A mon avis, de nombreux habitants de la Russie pourraient présenter les mêmes "griefs" à la guerre. En effet, selon les sondages d'opinion, 64% des Russes d'aujourd'hui ont des parents qui ont péri pendant la Grande Guerre patriotique de 1941-1945. Certains combattants ont été blessés et sont devenus invalides, d'autres ont été détenus dans les camps de concentration, faits prisonniers ou se sont retrouvés à l'étranger après la guerre. Le jour de l'affliction, on s'en souvient aussi.

66 ans se sont écoulés depuis le début de la guerre, mais, pour les vieilles générations, ce n'est pas un sujet historique, un chapitre de livre, une info parmi d'autres, mais une part de leur vie. Les chenilles des chars ont brisé les destins des gens, laissant pour toujours dans leur âme des plaies béantes et l'amertume des pertes. Le souvenir de la guerre aurait dû, semble-t-il, s'ancrer profondément dans le peuple au niveau génétique. Cependant, le brouillard de l'oubli estompe de plus en plus les terribles années 40. La jeunesse actuelle, en tout cas, pour une part considérable, se désintéresse des souvenirs de cette époque-là et des derniers témoins des exploits massifs accomplis sur les champs de bataille et à l'arrière.

Il y a sept ans, j'ai participé à un sondage effectué parmi les élèves des grandes classes de quatre villes russes. Les résultats sont affligeants. Seuls 34% des écoliers connaissaient la date du début de la guerre. 93% d'entre eux ont affirmé que les troupes américaines, britanniques et françaises avaient participé à la prise de Berlin, 81% n'ont rien pu dire à propos du procès de Nuremberg.

La situation n'a pas changé depuis sept ans, elle a même empiré. Au cours d'un sondage parmi les étudiants de Krasnoïarsk, seul un sur cinq a su répondre à la question "qu'est-ce qui est arrivé le 22 juin 1941?" Un sondage national effectué par la Fondation Opinion publique parmi les Russes âgés de 18 à 35 ans a donné pratiquement les mêmes résultats. Ont-ils la mémoire courte?

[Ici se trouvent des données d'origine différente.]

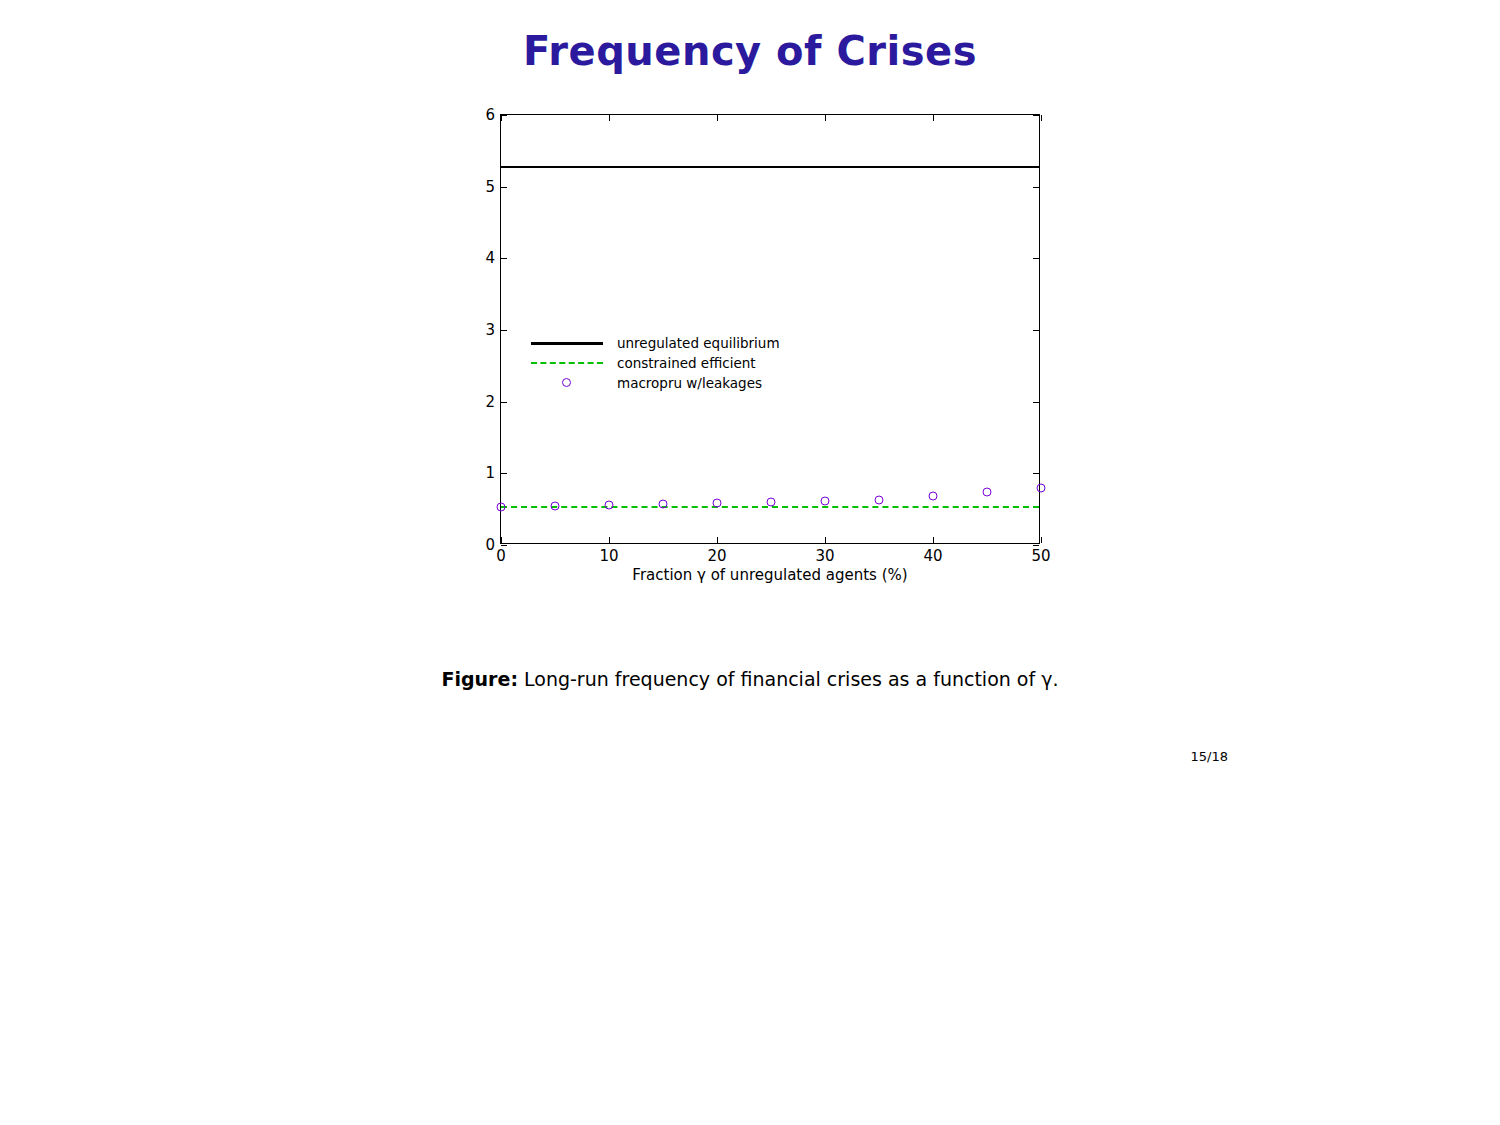Frequency of Crises
6
5
4
3
2
1
0
0
10
20
30
40
50
unregulated equilibrium
constrained efficient
macropru w/leakages
Fraction γ of unregulated agents (%)
Figure: Long-run frequency of financial crises as a function of γ.
15/18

Certes, j'étais enfant à l'époque où les souvenirs de la guerre étaient encore vivaces. On en parlait sans cesse le soir. Il y avait des photographies jaunies de gens en vareuses, vivants et déjà morts, de maisons ruinées... Pour la jeunesse d'aujourd'hui, c'est de l'histoire lointaine, de même que les guerres hussites pour la vieille génération actuelle, un chapitre du manuel qu'il faut apprendre et oublier après l'examen.

Mais la raison de mon inquiétude est autre: dans l'esprit des jeunes d'aujourd'hui, les représentations de l'exploit de leurs grands-pères et du mal contre lequel ils avaient combattu subissent des changements. D'après les données de la Fondation Opinion publique, 15% des jeunes estiment que le fascisme, en tant que conception du monde, comporte des idées positives. Lorsqu'on a demandé aux étudiants de Moscou ce qu'il serait arrivé à notre pays en cas de victoire de l'Allemagne, un tiers a répondu "rien", un sur dix "on vivrait mieux" et 5% se sont, en fait, prononcés en faveur de la victoire hypothétique des Allemands.

Il s'avère que cela est aujourd'hui possible chez nous, tout comme le fait que les germes du nazisme se mettent à pousser sur notre terre imprégnée du sang de nos soldats. D'après les données du ministère de l'Intérieur, 150 groupements de jeunesse extrémistes agissent actuellement en Russie. Selon les militants des droits de l'homme, il y en a plus. Selon les statistiques du Centre d'analyse et d'information SOVA, rien qu'au cours des cinq premiers mois de cette année, 245 personnes ont été battues ou poignardées par des extrémistes, et 32 personnes en sont mortes.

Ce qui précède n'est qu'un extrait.